Figure 3.2 : Description d’un neurone pyramidal et d’un neurone étoilé. Une synapse excitatrice est représentée : elle provoque un puits de courant dans la région post-synaptique, ce qui provoque dans les milieux intra et extra-cellulaires des courants se refermant sur le reste de la membrane, lequel se présente donc comme une source de courant. Ces mouvements ioniques peuvent être modélisés en première approximation par un dipôle de courant, représenté par une flèche rouge.

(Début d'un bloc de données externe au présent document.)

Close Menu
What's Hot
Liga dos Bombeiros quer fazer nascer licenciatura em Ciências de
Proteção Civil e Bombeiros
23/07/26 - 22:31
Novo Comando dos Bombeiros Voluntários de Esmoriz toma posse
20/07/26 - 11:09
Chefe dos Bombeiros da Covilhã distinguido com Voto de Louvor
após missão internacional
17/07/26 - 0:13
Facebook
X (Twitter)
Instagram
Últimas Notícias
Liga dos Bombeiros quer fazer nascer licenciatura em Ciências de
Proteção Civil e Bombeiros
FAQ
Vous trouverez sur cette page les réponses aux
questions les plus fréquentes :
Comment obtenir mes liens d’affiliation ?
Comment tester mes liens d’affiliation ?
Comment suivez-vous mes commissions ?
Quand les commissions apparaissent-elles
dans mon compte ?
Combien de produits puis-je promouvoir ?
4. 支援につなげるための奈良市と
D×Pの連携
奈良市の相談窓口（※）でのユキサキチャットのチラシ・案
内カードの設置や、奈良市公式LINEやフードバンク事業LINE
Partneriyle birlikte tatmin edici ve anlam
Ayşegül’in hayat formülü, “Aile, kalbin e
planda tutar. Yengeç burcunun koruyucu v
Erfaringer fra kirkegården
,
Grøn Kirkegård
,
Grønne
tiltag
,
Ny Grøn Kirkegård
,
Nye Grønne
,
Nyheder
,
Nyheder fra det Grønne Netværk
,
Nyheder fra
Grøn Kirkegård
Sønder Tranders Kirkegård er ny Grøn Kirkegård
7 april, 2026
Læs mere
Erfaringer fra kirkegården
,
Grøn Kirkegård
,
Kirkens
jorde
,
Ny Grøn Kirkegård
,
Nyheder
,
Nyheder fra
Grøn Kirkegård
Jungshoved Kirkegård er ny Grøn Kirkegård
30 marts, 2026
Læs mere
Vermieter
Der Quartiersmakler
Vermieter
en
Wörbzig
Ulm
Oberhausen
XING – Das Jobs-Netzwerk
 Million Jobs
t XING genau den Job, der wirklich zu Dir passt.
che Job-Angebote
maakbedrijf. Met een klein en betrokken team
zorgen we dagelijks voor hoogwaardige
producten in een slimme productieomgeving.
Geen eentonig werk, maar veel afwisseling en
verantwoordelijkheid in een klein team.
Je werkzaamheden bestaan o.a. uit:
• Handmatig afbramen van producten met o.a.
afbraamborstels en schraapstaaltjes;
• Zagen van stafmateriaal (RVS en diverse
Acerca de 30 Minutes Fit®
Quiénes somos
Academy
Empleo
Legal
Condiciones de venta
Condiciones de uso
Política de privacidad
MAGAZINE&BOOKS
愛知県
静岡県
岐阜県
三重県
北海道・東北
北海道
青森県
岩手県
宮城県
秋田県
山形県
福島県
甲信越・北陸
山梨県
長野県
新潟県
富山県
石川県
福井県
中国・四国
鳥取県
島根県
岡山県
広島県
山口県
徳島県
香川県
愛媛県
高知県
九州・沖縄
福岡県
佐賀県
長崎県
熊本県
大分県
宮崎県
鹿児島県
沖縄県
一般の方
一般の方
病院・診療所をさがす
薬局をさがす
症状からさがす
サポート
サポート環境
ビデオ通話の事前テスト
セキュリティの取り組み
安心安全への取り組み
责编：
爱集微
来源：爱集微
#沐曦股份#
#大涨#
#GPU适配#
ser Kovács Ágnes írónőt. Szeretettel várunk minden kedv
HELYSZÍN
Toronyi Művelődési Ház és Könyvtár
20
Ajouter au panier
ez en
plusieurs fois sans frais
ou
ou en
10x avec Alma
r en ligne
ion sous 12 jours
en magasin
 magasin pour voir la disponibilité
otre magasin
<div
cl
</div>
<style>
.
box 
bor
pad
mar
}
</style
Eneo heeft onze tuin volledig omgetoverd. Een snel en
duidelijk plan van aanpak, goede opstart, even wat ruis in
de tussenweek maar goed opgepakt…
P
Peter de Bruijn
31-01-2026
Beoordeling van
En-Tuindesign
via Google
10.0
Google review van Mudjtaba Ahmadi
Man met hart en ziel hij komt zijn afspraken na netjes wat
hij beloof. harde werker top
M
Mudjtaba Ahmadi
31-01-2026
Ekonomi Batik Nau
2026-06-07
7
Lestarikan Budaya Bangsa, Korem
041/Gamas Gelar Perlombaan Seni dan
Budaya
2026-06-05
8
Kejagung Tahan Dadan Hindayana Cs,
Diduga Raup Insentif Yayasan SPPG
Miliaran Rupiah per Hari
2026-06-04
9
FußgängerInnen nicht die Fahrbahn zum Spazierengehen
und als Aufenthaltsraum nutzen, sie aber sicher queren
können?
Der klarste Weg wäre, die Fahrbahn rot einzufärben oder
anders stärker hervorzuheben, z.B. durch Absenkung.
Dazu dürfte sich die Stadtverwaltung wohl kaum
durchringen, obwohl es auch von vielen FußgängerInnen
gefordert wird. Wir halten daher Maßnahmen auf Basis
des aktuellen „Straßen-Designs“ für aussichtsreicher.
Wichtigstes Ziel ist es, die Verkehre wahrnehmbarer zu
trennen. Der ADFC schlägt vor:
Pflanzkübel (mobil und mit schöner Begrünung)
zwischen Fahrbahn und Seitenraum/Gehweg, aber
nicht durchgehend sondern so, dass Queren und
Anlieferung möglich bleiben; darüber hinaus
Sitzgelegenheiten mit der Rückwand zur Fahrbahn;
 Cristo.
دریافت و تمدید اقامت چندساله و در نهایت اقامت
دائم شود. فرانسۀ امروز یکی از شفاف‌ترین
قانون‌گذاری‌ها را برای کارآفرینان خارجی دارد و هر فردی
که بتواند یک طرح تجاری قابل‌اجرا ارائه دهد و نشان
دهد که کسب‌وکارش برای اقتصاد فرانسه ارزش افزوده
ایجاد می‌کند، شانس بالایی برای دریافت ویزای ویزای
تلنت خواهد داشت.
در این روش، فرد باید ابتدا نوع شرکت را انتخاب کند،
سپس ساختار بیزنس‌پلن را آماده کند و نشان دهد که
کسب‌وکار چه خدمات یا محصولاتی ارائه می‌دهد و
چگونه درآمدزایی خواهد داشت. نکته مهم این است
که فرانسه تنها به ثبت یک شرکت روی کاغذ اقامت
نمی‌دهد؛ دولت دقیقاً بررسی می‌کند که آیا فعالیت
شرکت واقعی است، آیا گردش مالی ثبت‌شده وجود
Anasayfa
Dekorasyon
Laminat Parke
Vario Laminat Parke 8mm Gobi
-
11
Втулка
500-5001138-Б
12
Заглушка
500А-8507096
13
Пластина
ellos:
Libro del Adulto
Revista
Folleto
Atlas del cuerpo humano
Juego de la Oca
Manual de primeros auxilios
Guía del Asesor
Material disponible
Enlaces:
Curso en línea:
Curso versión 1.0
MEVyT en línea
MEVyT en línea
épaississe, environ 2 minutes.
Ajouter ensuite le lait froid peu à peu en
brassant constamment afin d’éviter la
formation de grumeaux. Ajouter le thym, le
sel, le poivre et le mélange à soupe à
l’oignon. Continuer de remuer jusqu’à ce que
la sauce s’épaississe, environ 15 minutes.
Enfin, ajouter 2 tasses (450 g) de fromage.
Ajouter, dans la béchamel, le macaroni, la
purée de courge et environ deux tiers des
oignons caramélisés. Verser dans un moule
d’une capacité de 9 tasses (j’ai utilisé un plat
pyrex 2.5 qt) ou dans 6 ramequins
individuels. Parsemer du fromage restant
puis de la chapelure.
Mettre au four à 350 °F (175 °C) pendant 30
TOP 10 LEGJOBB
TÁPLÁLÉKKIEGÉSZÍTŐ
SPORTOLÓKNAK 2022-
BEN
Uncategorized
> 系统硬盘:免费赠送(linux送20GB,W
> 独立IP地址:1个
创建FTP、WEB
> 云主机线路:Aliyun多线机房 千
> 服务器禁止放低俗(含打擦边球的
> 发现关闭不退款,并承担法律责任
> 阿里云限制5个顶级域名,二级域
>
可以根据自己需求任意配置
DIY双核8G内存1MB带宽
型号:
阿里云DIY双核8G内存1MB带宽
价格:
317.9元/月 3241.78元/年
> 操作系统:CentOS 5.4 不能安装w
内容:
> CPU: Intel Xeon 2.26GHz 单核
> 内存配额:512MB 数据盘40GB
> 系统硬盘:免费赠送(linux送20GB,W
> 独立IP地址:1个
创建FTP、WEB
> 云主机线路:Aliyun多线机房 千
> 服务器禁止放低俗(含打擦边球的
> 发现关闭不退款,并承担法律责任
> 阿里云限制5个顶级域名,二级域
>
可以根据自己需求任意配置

Figure 3.2 : Description d’un neurone pyramidal et d’un neurone étoilé. Une synapse excitatrice est représentée : elle provoque un puits de courant dans la région post-synaptique, ce qui provoque dans les milieux intra et extra-cellulaires des courants se refermant sur le reste de la membrane, lequel se présente donc comme une source de courant. Ces mouvements ioniques peuvent être modélisés en première approximation par un dipôle de courant, représenté par une flèche rouge.
Dipôle de courant équivalent à un groupe de cellules pyramidales du cortex
Dipôle de courant équivalent à un groupe de cellules pyramidales du cortex

Si l’on considère un volume du cerveau où sont situés des neurones actifs, l’activité électrique de ce volume peut être schématisée par un dipôle de courant équivalent. Ce dipôle est la résultante de tous les dipôles décrits à l’échelle cellulaire. Plus les dipôles unitaires ont une orientation parallèle, avec puits et sources éloignés, plus le dipôle équivalent induit des courants électriques importants à distance. C’est le cas du cortex cérébral, où les cellules pyramidales – organisées en colonnes – ont leurs dendrites apicales orientées parallèlement entre elles et perpendiculairement à la surface du cortex.

Les courants électriques produits par les dipôles équivalents, lors d’une activation des neurones pyramidaux du cortex, vont se propager à distance, en passant trois barrières naturelles : le liquide céphalo-rachidien, la boîte crânienne et la peau. Le passage du courant dans ces tissus résistifs induit des différences de potentiels (selon la loi d’Ohm, U = R.I) Ce sont ces différences de potentiel qui seront enregistrées au niveau du scalp.